De dos
Il y a des indices qui ne trompent pas sur la qualité d’un photographe de rue. La marque du débutant ou du photographe timide conduit à un type de photos relativement fréquent : les photographies de dos. En cumulant le manque d’expérience et la réserve, je n’échappe pas à cette règle. Oui, après deux ans de pratique irrégulière, on reste un débutant. La photographie de rue exige un exercice quasi quotidien, de l’expérimentation et du culot. En réalité, ce sont des prérequis pour la plupart des types de photographies, mais disons que la photo de rue ne permet pas de faire illusion longtemps.
Je peux m’estimer heureux d’avoir au moins franchi le premier cap : la photo de loin. Il suffit de revoir mes premières expérimentations pour voir à quel point je suis passé par ce travers. Aujourd’hui, il m’arrive encore de faire ce type de photographie, mais c’est relativement rare tout simplement parce que j’ai appris que ça ne fonctionnait pas : je ne déclenche même plus.
On pourrait identifier plusieurs travers assez caractéristiques de l’apprentissage de la photo de rue. Pour le débutant, cela veut dire photographier :
- n’importe quoi, pourvu qu’il y ait une personne dessus,
- les personnes âgées de préférence,
- des gens que l’on croise en marchant (et par la même occasion, maudire son autofocus qui n’est pas capable de faire une photo nette, autofocus qui a quand même quelques excuses, le sujet et le photographe étant en plein mouvements opposés…),
- des gens assis sur un banc, juste assis,
- des gens assis en terrasse d’un café, juste assis,
- des vendeurs de marché, de préférences des maraîchers parce que les fruits et légumes c’est plus joli que le poisson tout gluant,
- des gens mêlés à la foule, parce que c’est plus facile,
- etc. (regardez mes anciennes photos pour d’autres exemples).
Je ne critique pas cette attitude, c’est presque un passage obligé qui permet de prendre ses marques et de s’affirmer. Bien sûr, la satisfaction d’avoir franchi une étape donne l’illusion d’avoir réussi des photos intéressantes. Cette satisfaction nous pousse même à montrer ces images.
Je crois que tout cela ne peut avoir qu’une valeur documentaire sur son propre apprentissage, mais en aucun cas prétendre que ce sont de vraies photos de rue. On s’en rend compte lorsque ces premiers pas ont été franchis. Alors, c’est presque un sentiment de honte qui domine en regardant ces premiers essais sans intérêt.

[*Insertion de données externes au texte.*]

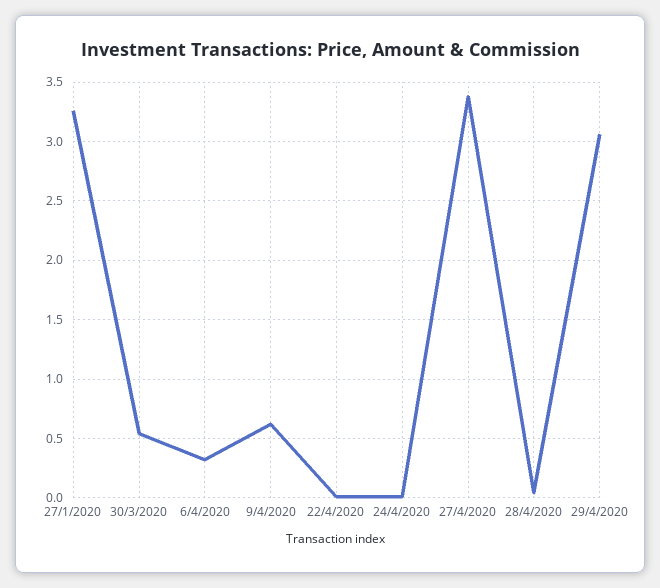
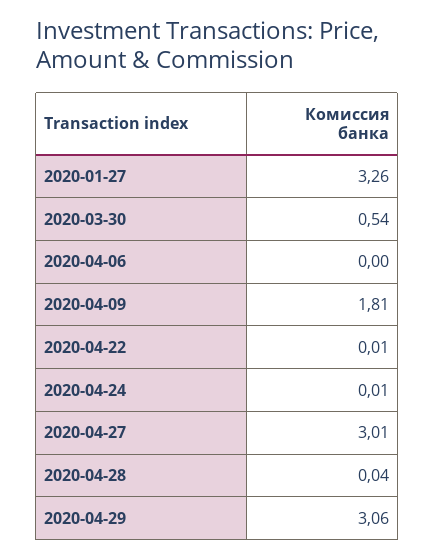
  {
    "27/1/2020": 3.26,
    "30/3/2020": 0.54,
-   "6/4/2020": 0.3,
+   "6/4/2020": 0,
-   "9/4/2020": 0.6,
+   "9/4/2020": 1.81,
    "22/4/2020": 0.01,
    "24/4/2020": 0.01,
-   "27/4/2020": 3.4,
+   "27/4/2020": 3.01,
    "28/4/2020": 0.04,
    "29/4/2020": 3.06
  }

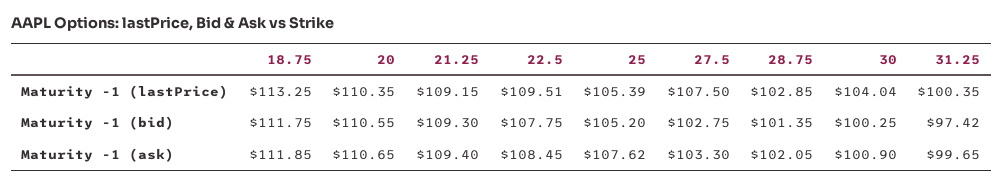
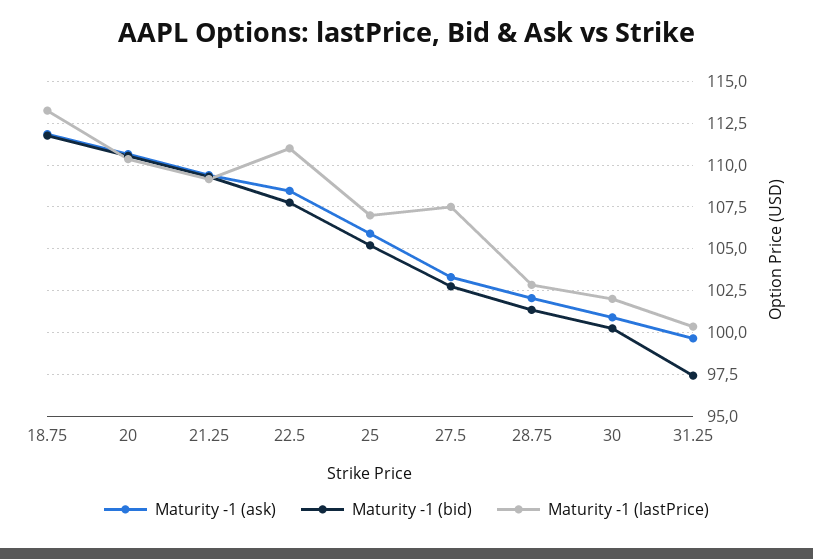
  {
    "Maturity -1 (lastPrice)": {
      "18.75": 113.25,
      "20": 110.35,
      "21.25": 109.15,
-     "22.5": 109.51,
+     "22.5": 111,
-     "25": 105.39,
+     "25": 107,
      "27.5": 107.5,
      "28.75": 102.85,
-     "30": 104.04,
+     "30": 102,
      "31.25": 100.35
    },
    "Maturity -1 (bid)": {
      "18.75": 111.75,
      "20": 110.55,
      "21.25": 109.3,
      "22.5": 107.75,
      "25": 105.2,
      "27.5": 102.75,
      "28.75": 101.35,
      "30": 100.25,
      "31.25": 97.42
    },
    "Maturity -1 (ask)": {
      "18.75": 111.85,
      "20": 110.65,
      "21.25": 109.4,
      "22.5": 108.45,
-     "25": 107.62,
+     "25": 106,
      "27.5": 103.3,
      "28.75": 102.05,
      "30": 100.9,
      "31.25": 99.65
    }
  }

J’imagine que ce même sentiment sera là dans deux ans, quand je regarderai les images que je prends aujourd’hui. Je l’espère même. Cela voudra dire que la progression est là.
Henri a dit un jour que les 10 000 premières photos d’un photographe sont les plus mauvaises. En photographie de rue cela veut dire des centaines de jours à arpenter les rues. Je vous montre donc mes essais, au cas où je n’atteigne jamais cette fameuse 10 001ème.